The Barristers’ Association of Philadelphia, Pennsylvania
- Barristers' Association logo
- Formation: 1950
- Purpose: Professional development of Black lawyers in the City of Philadelphia
- Headquarters: Philadelphia, Pennsylvania
- Region served: Philadelphia, Pennsylvania
- Members: 1,000 Black lawyers, judges and law students^{[citation needed]}
- President: Courtney Richardson
- Affiliations: National Bar Association
- Website: http://www.phillybarristers.com

= The Barristers' Association of Philadelphia =

The Barristers' Association of Philadelphia, Incorporated is a minority bar association located in Philadelphia, Pennsylvania, which represents African-American attorneys. The association was established in 1950. The Barristers' Association of Philadelphia is an affiliate of the National Bar Association. One notable member of the Barristers is John F. Street, the former Mayor of Philadelphia. The purpose of the Barristers is to address the professional needs and development of Black lawyers in the City of Philadelphia through programs such as seminars, cultural events and publications.

In 1973, members of the Barristers’ Association served on the Liacouras Commission, which investigated ways to eliminate racial discrimination in Pennsylvania Bar admission procedures. In 1978, the Barristers’ Association joined other concerned groups in filing an action against the Philadelphia Registration Commission which resulted in the addition of 50,000 Philadelphians to the voter registration pools. In 1983, the Barristers’ Association provided testimony before the Pennsylvania State Legislature on the issue of the merit selection of judges.

In more recent years, the Barristers’ Association has sponsored or participated in activities that promoted youth awareness and career opportunities in the legal profession, and increased citizens’ awareness of their rights under the law.
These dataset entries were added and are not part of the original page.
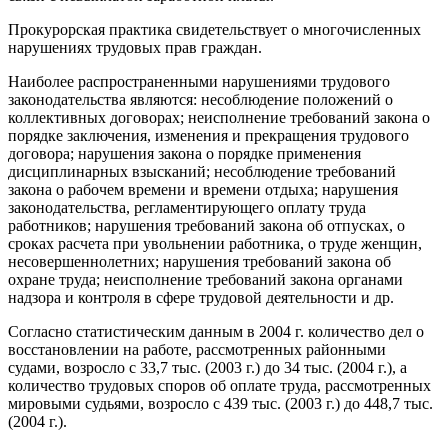
Прокурорская практика свидетельствует о многочисленных
нарушениях трудовых прав граждан.
Наиболее распространенными нарушениями трудового
законодательства являются: несоблюдение положений о
коллективных договорах; неисполнение требований закона о
порядке заключения, изменения и прекращения трудового
договора; нарушения закона о порядке применения
дисциплинарных взысканий; несоблюдение требований
закона о рабочем времени и времени отдыха; нарушения
законодательства, регламентирующего оплату труда
работников; нарушения требований закона об отпусках, о
сроках расчета при увольнении работника, о труде женщин,
несовершеннолетних; нарушения требований закона об
охране труда; неисполнение требований закона органами
надзора и контроля в сфере трудовой деятельности и др.
Согласно статистическим данным в 2004 г. количество дел о
восстановлении на работе, рассмотренных районными
судами, возросло с 33,7 тыс. (2003 г.) до 34 тыс. (2004 г.), а
количество трудовых споров об оплате труда, рассмотренных
мировыми судьями, возросло с 439 тыс. (2003 г.) до 448,7 тыс.
(2004 г.).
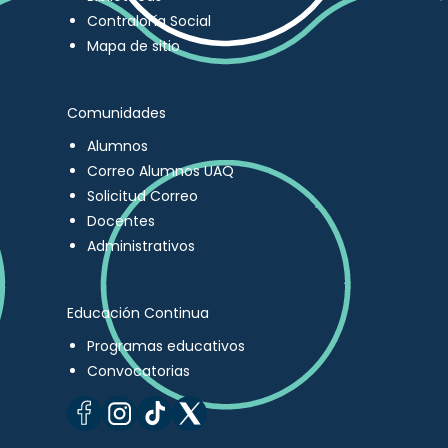
Contraloría Social
Mapa de sitio
Comunidades
Alumnos
Correo Alumnos UAQ
Solicitud Correo
Docentes
Administrativos
Educación Continua
Programas educativos
Convocatorias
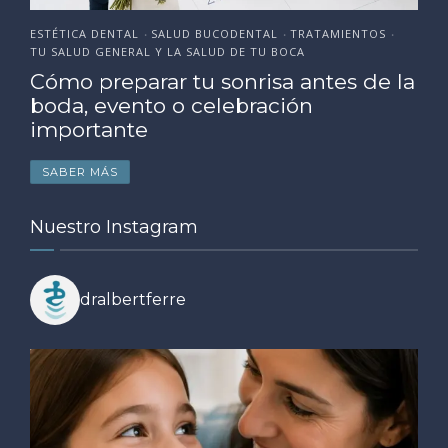
ESTÉTICA DENTAL
SALUD BUCODENTAL
TRATAMIENTOS
•
•
•
TU SALUD GENERAL Y LA SALUD DE TU BOCA
Cómo preparar tu sonrisa antes de la
boda, evento o celebración
importante
SABER MÁS
Nuestro Instagram
dralbertferre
Scholarships to minority law students at local law schools are awarded annually to further encourage and support Black students in their pursuit of a degree in law. Continuing legal education seminars and political education forums are offered to members of the Barristers’ Association to facilitate professional development and political awareness.

Today, the Barristers’ Association continues to provide a forum for discussion and dissemination of information of matters of particular interest to Black attorneys and the Philadelphia Black community at large. The Barristers' offers an attorney referral program to its members. In 2016, the Barristers' opposed House Bill 1538, which aimed to prohibit public officials from publicly releasing the names of police officers who used firearms or force to seriously injure civilians until the end of an official investigation. Some of its signature programs include the Annual Thanksgiving Turkey Drive, the Dr. Martin Luther King, Jr. Annual Memorial Breakfast and accompanying Day of Service Project, the Annual Awards and Scholarship Gala, and the Annual Expungement Clinic.

The Barristers’ Association's membership encompasses a network of approximately 1,000 lawyers and jurists who serve society at the highest positions in both the private and public sectors of the legal profession. As an affiliate of the National Bar Association, the Barristers’ Association is an active participant in a community of practicing Black lawyers, judges and law students in all 50 states and the District of Columbia.

==Organization==
The Barristers’ Association's structure consists of an Executive Committee and an Advisory Board. The Executive Committee is responsible for the operation of the organization and is composed of elected officers and appointed members. The Advisory Board, which is made up of distinguished members of the legal profession, provides advice and counsel to the Executive Committee.

It operates under law for 501(c)(6) Business Leagues. In 2024 it claimed $87,665 in total revenue and $122,467 in total assets. It had $131,999 in expenses.